Tuesday, August 30, 2011

Review: One Fifth Avenue by Candace Bushnell


SUMMARY FROM GOODREADS.COM:
From one of the most consistently astute and engaging social commentators of our day comes another look at the tough and tender women of New York City--this time, through the lens of where they live.

One Fifth Avenue, the Art Deco beauty towering over one of Manhattan's oldest and most historically hip neighborhoods, is a one-of-a-kind address, the sort of building you have to earn your way into--one way or another. For the women in Candace Bushnell's new novel, One Fifth Avenue, this edifice is essential to the lives they've carefully established--or hope to establish. From the hedge fund king's wife to the aging gossip columnist to the free-spirited actress (a recent refugee from L.A.), each person's game plan for a rich life comes together under the soaring roof of this landmark building.

Acutely observed and mercilessly witty, One Fifth Avenue is a modern-day story of old and new money, that same combustible mix that Edith Wharton mastered in her novels about New York's Gilded Age and F. Scott Fitzgerald illuminated in his Jazz Age tales. Many decades later, Bushnell's New Yorkers suffer the same passions as those fictional Manhattanites from eras past: They thirst for power, for social prominence, and for marriages that are successful--at least to the public eye. But Bushnell is an original, and One Fifth Avenue is so fresh that it reads as if sexual politics, real estate theft, and fortunes lost in a day have never happened before.
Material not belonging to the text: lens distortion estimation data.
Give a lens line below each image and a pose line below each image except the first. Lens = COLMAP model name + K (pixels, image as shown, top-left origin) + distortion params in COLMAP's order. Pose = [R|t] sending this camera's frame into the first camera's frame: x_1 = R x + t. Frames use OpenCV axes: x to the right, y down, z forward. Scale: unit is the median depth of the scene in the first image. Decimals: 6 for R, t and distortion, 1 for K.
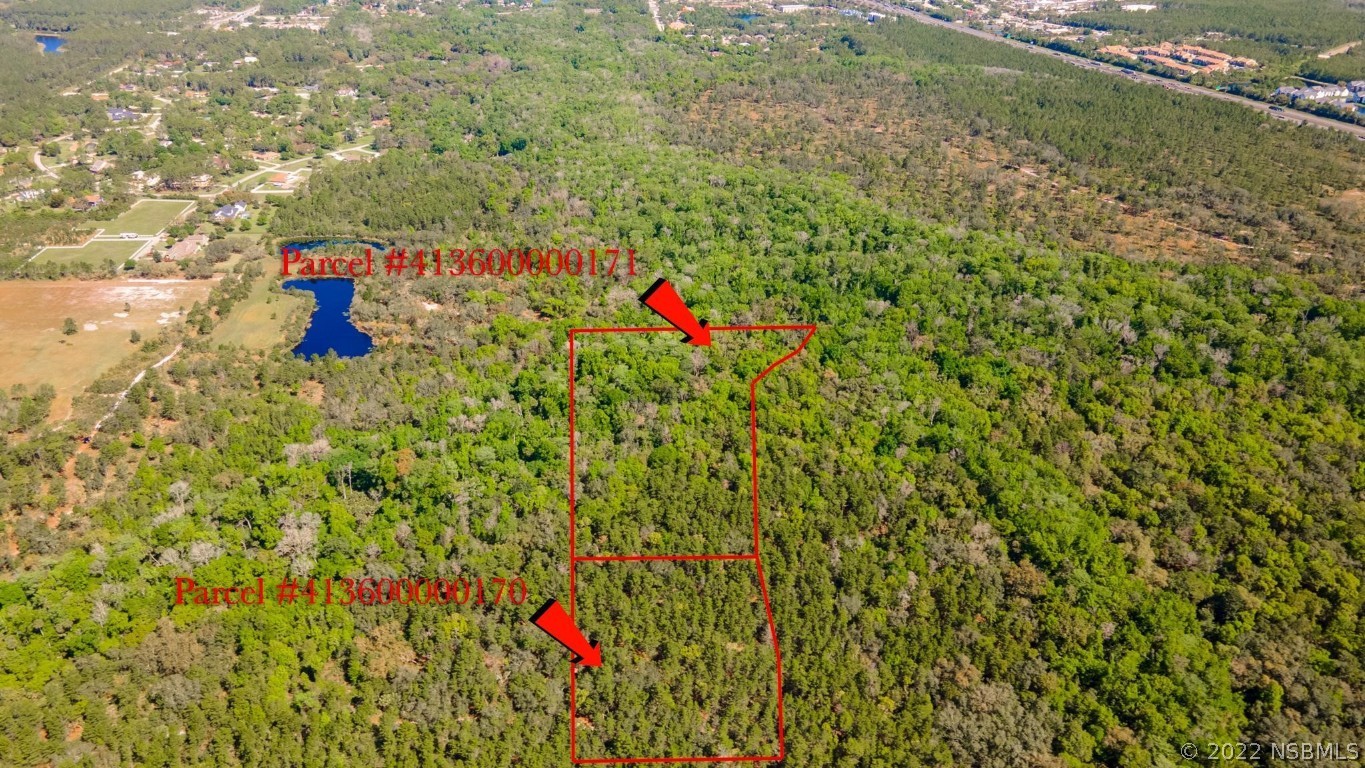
lens RADIAL K [[1005.8, 0, 682.2], [0, 1005.8, 387.4], [0, 0, 1]] dist [0.021942, 0.052236]
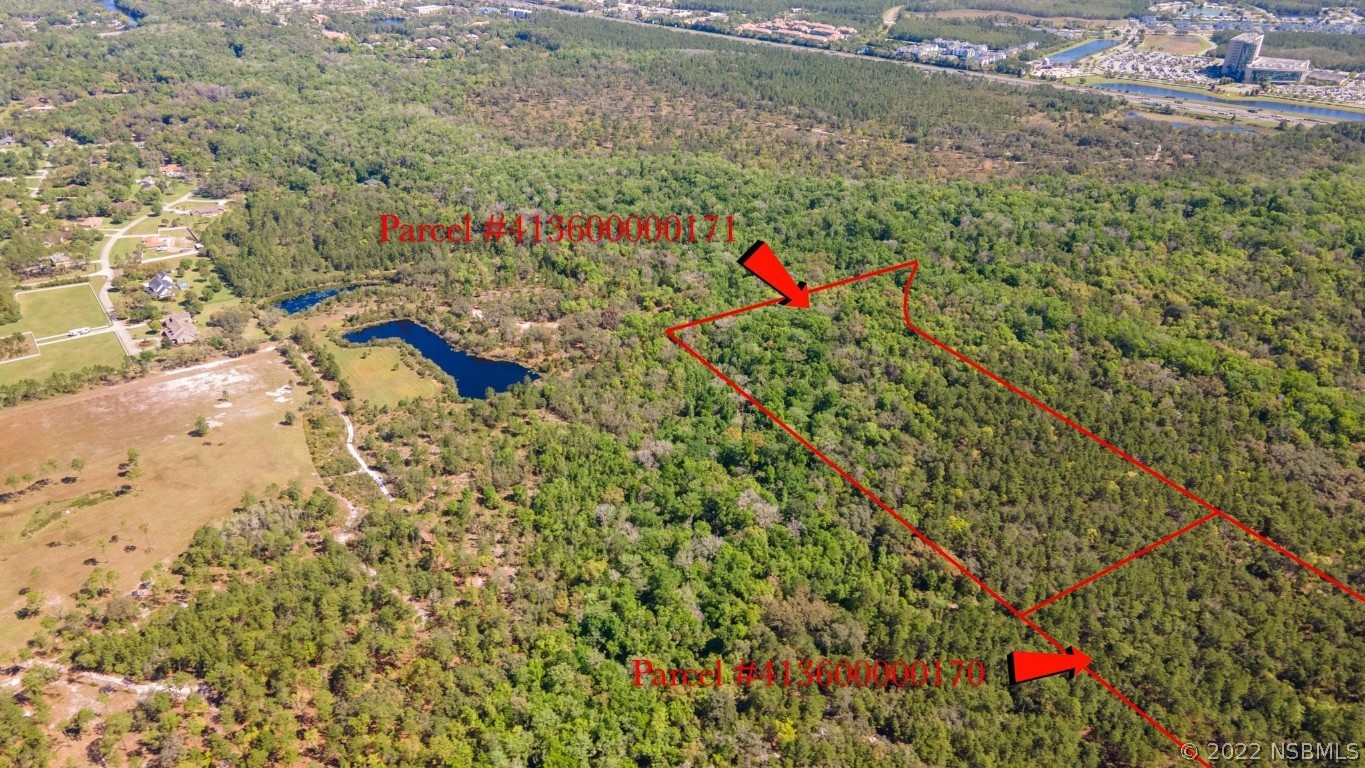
lens RADIAL K [[1005.8, 0, 683.5], [0, 1005.8, 392.0], [0, 0, 1]] dist [0.021942, 0.052236]
pose [[0.860790, -0.240957, 0.448309, -0.432915], [0.235244, 0.969457, 0.069377, -0.035562], [-0.451333, 0.045743, 0.891182, 0.019845]]
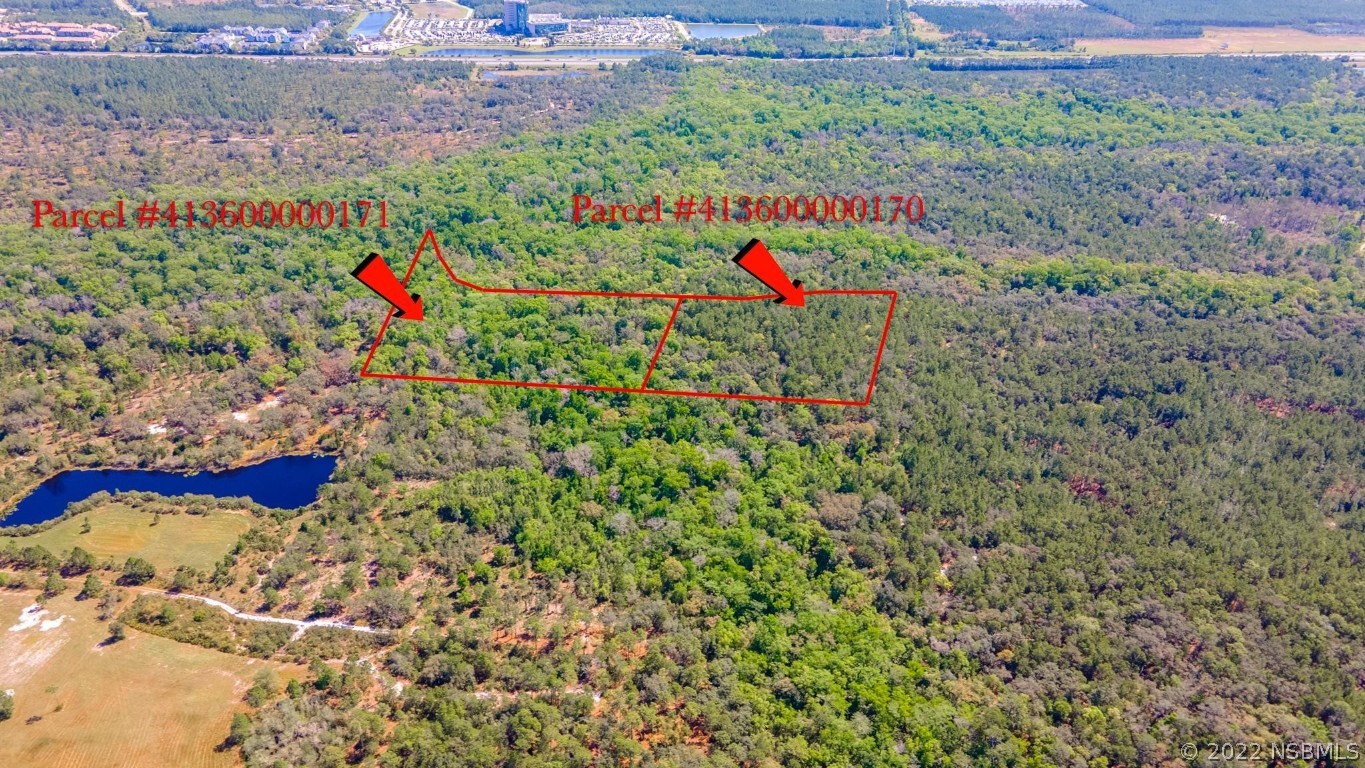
lens RADIAL K [[1005.8, 0, 683.3], [0, 1005.8, 376.7], [0, 0, 1]] dist [0.021942, 0.052236]
pose [[0.209733, -0.466137, 0.859493, -0.649670], [0.441879, 0.829342, 0.341958, -0.170599], [-0.872213, 0.308072, 0.379917, 0.256537]]
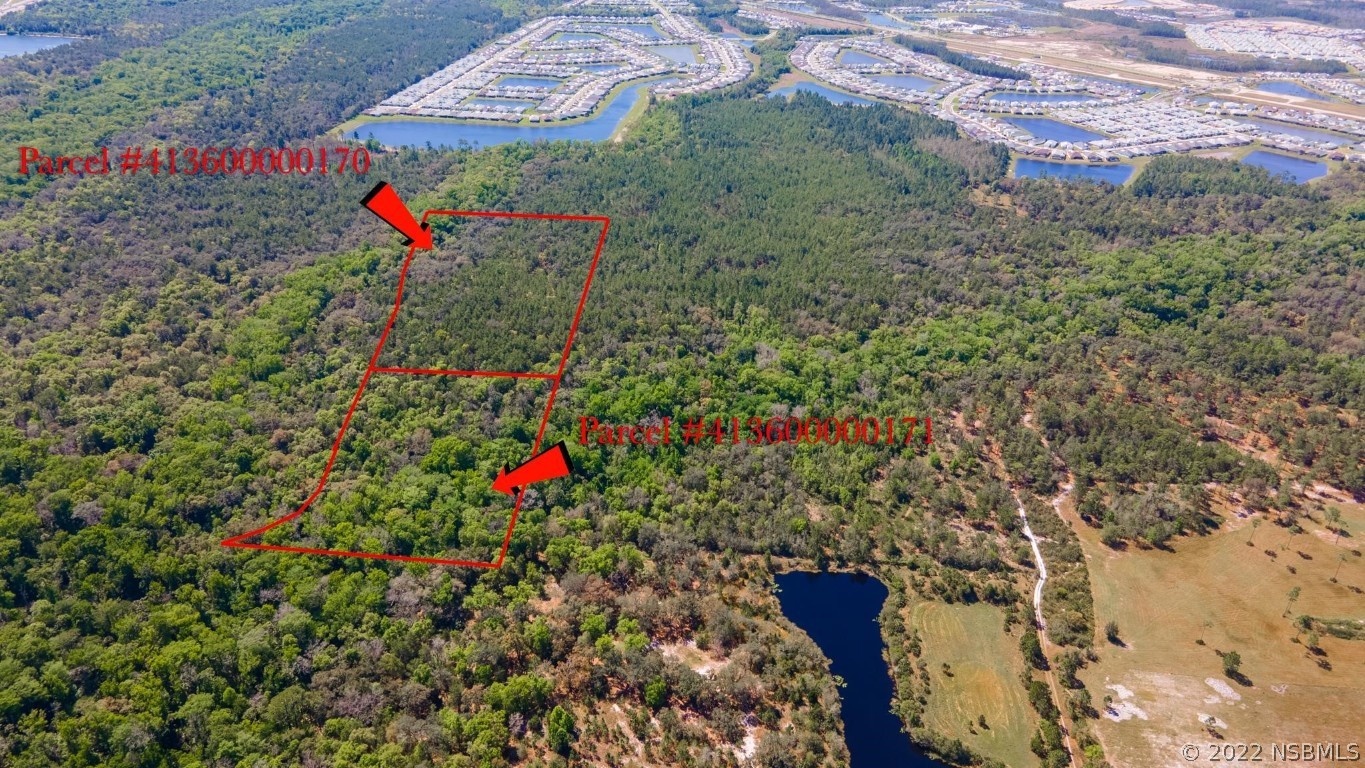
lens RADIAL K [[1005.8, 0, 682.3], [0, 1005.8, 385.7], [0, 0, 1]] dist [0.021942, 0.052236]
pose [[-0.982817, -0.110807, 0.147624, -0.226705], [0.059745, 0.565748, 0.822411, -0.500897], [-0.174647, 0.817099, -0.549407, 0.881670]]
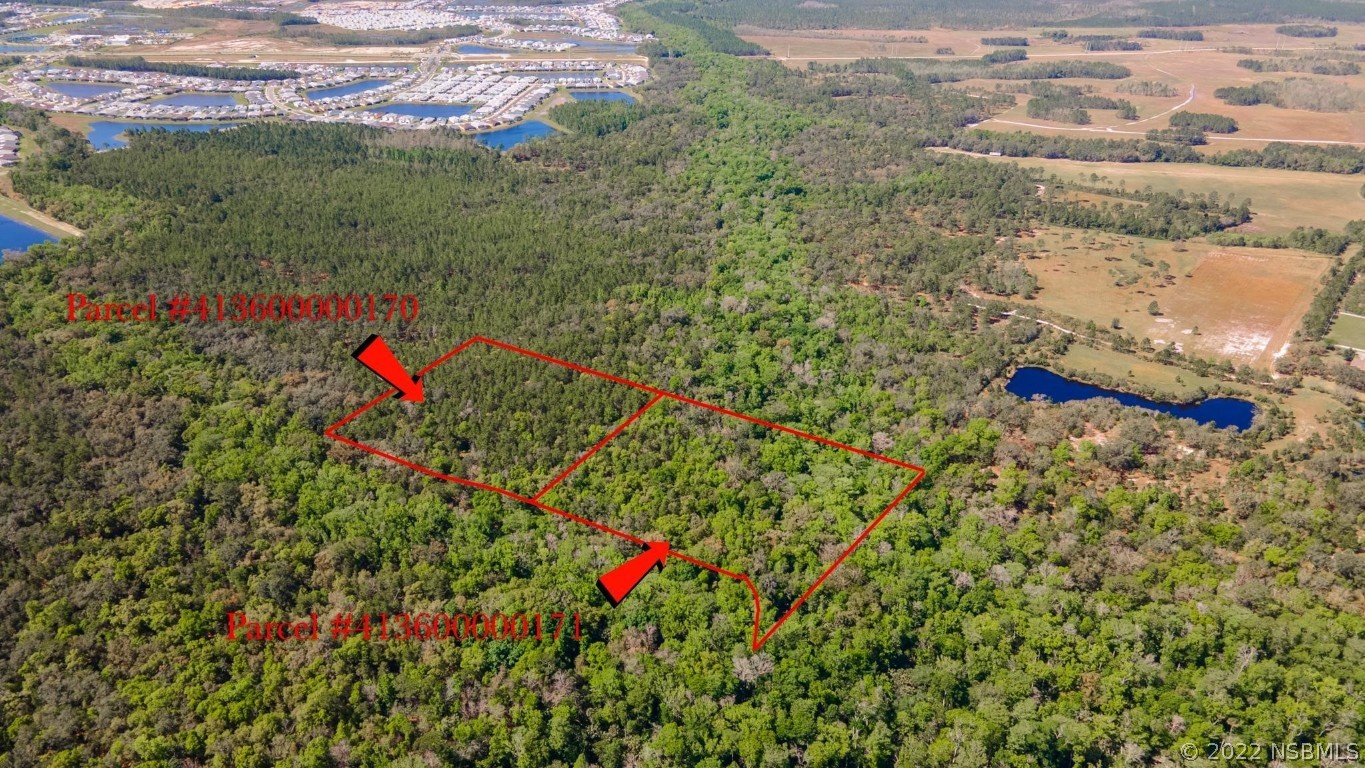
lens RADIAL K [[1005.8, 0, 684.8], [0, 1005.8, 384.0], [0, 0, 1]] dist [0.021942, 0.052236]
pose [[-0.657865, 0.333096, -0.675470, 0.408242], [-0.365206, 0.643284, 0.672912, -0.414479], [0.658663, 0.689371, -0.301545, 0.729096]]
From Sex and the City through four successive novels, Bushnell has revealed a gift for tapping into the zeitgeist of any New York minute and, as one critic put it, staying uncannily "just the slightest bit ahead of the curve." And with each book, she has deepened her range, but with a light touch that makes her complex literary accomplishments look easy. Her stories progress so nimbly and ring so true that it can seem as if anyone might write them--when, in fact, no one writes novels quite like Candace Bushnell. Fortunately for us, with One Fifth Avenue, she has done it again.

MY TAKE:

One Fifth Avenue is dubbed as the Gossip Girl book for those who prefer to read Edith Wharton. Or something like that, anyway. One Fifth Avenue certainly reads something like Gossip Girl, mixed with some Sex and the City.

One Fifth Avenue is about the lives of the residents and guests of One Fifth Avenue. There's Enid Merle, a long-time resident of the building; Schiffer Diamond, a movie star; Philip Oakland, a well-known screenwriter; Paul and Annalisa Rice, a hedge fund manager and his wife; and James, Mindy and Sam Gooch, a novelist, his more successful wife and their genius son.

Seeing as how I've never been to New York, I don't know how accurate the portrayal of New York is. Assuming that it's more or less correct, then yes, this is an enjoyable book.

There are some very annoying characters in this book, particularly Lola Fabrikant, Philip's manipulative and gold-digging girlfriend, and Mindy Gooch, the nutty and never-satisfied wife of novelist James Gooch.

The novel is a lot like an episode of Gossip Girl (lies, betrayal, sex) but for the older set. As such, there were parts that I found boring. It's kind of sad, though, that the characters in the novel who were my age were shallow, bitter and only interested in getting ahead and making an obscene amount of money. Lola's argument was that we grew up in a world wherein we get everything instantly and people can become rich and famous just by starring in reality shows. Everyone is in a hurry to get rich and be more successful. An uncomfortable truth right there.

THE GOOD:
  1. It's entertaining.
  2. It gives a glimpse into the lives of people who have lots of money and those who want even more.
  3. You start to wonder if you're anything like these people.
THE BAD:
  1. It's not the deepest book out there.
  2. The characters can be annoying.
FAVORITE QUOTE/S:
"Everyone always says that, but it isn't true. These days you have to make it right away. Or you get left behind."
READ IT IF:
  1. You like chick lit.
  2. You've always wondered how the rich and famous live.
  3. You're young and are feeling the rush to get ahead in life.